For most of us, testosterone is a “male hormone” and often neglected in the field of women’s health. However, women also produce testosterone – just a smaller amount. And just like oestrogen declines during the menopause, our levels of testosterone also gradually reduce.
In addition to standard hormone replacement therapy (HRT), testosterone can be prescribed too. It is currently off-licence in the NHS but is usually prescribed for symptoms including reduce libido.

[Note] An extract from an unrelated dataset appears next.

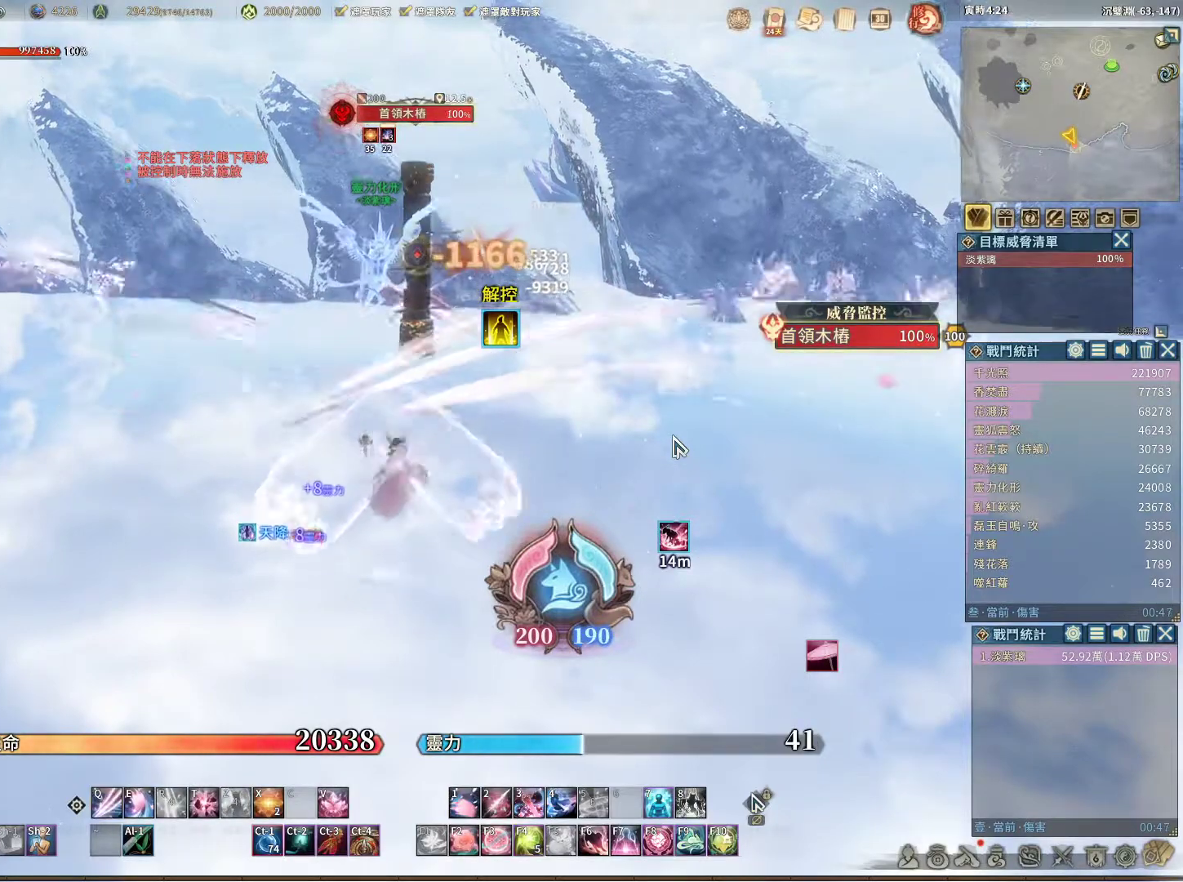
{"keys": [], "mouse": [], "events": [[17, "space", "up"]]}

In this short blog, our menopause nurse, Karen, has answered some questions about testosterone.
Q&A with Karen
Is Testosterone a female hormone?
Yes it is, in fact female Testosterone levels are only 10% different to levels in men. Testosterone is made in the ovaries and also the adrenal glands (small glands near the kidneys).
What happens to Testosterone levels in Peri-menopause and Menopause?

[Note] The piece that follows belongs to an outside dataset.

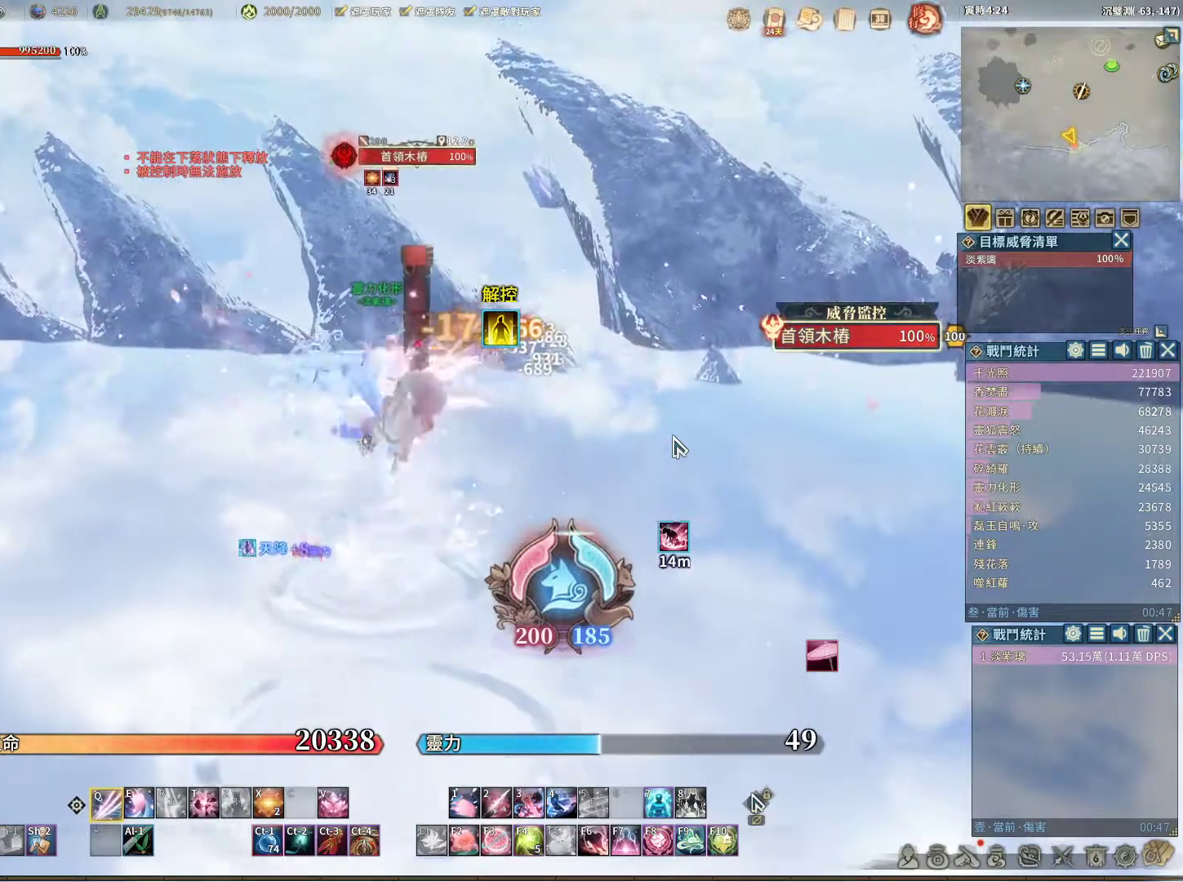
{"keys": [], "mouse": [], "events": [[400, "t", "down"], [500, "t", "up"]]}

Testosterone levels start to decline during peri-menopause and menopause along with the hormones Oestrogen and Progestrone, this is partly to do with loss of ovarian function as we get older but can be caused by premature ovarian insufficiency (menopause that occurs before age of 40) or due to surgical intervention where a women has had both her ovaries surgically removed.

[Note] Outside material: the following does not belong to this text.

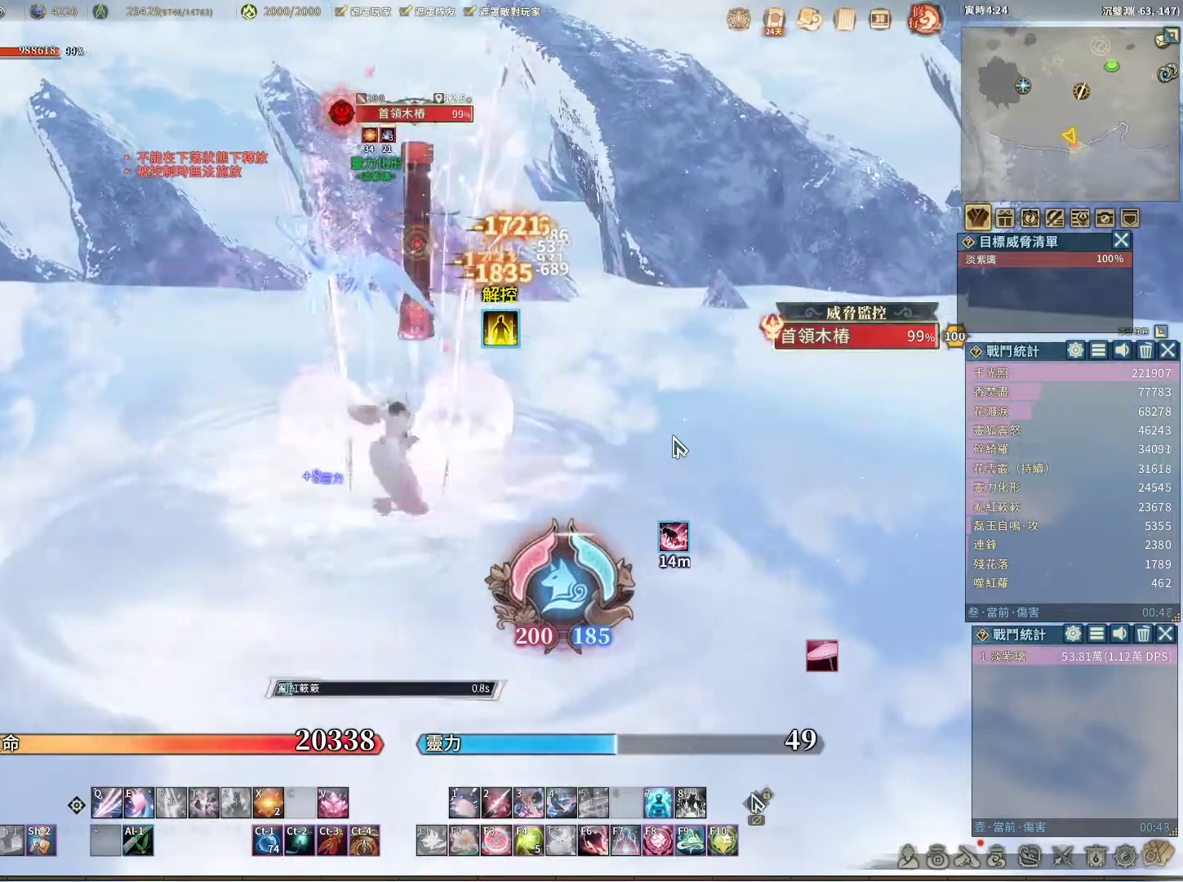
{"keys": [], "mouse": [], "events": []}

What are some of the symptoms of low Testosterone in women?
Women may experience symptoms such as reduction or loss of libido, low energy or fatigue, decrease in muscle mass even in women who regularly work out and cognitive deficits such as poor memory/forgetfulness, loss of concentration, reduced verbal memory and brain fog.
How do we solve Testosterone imbalance?
One of the best ways to treat this imbalance is with Testosterone replacement therapy. Testosterone is usually given as a cream or a gel which is rubbed into the skin so that it goes directly into the blood stream, this will usually restore blood Testosterone levels back to the normal range for women but it can take a few months to notice the full effect. Testosterone for women is still not licensed on the NHS but can be prescribed unlicensed by private menopause clinics with careful monitoring.
Benefits of normal Testosterone levels
Normal Testosterone levels contributes to a healthy sex drive and enhances the mood, it can help with sexual response and the ability to orgasm during sexual intercourse. Proper Testosterone levels can play a large part in determining your level of energy, quality of your mood and mental function. Normal Testosterone can help maintain muscle health and helps to regulate muscle mass.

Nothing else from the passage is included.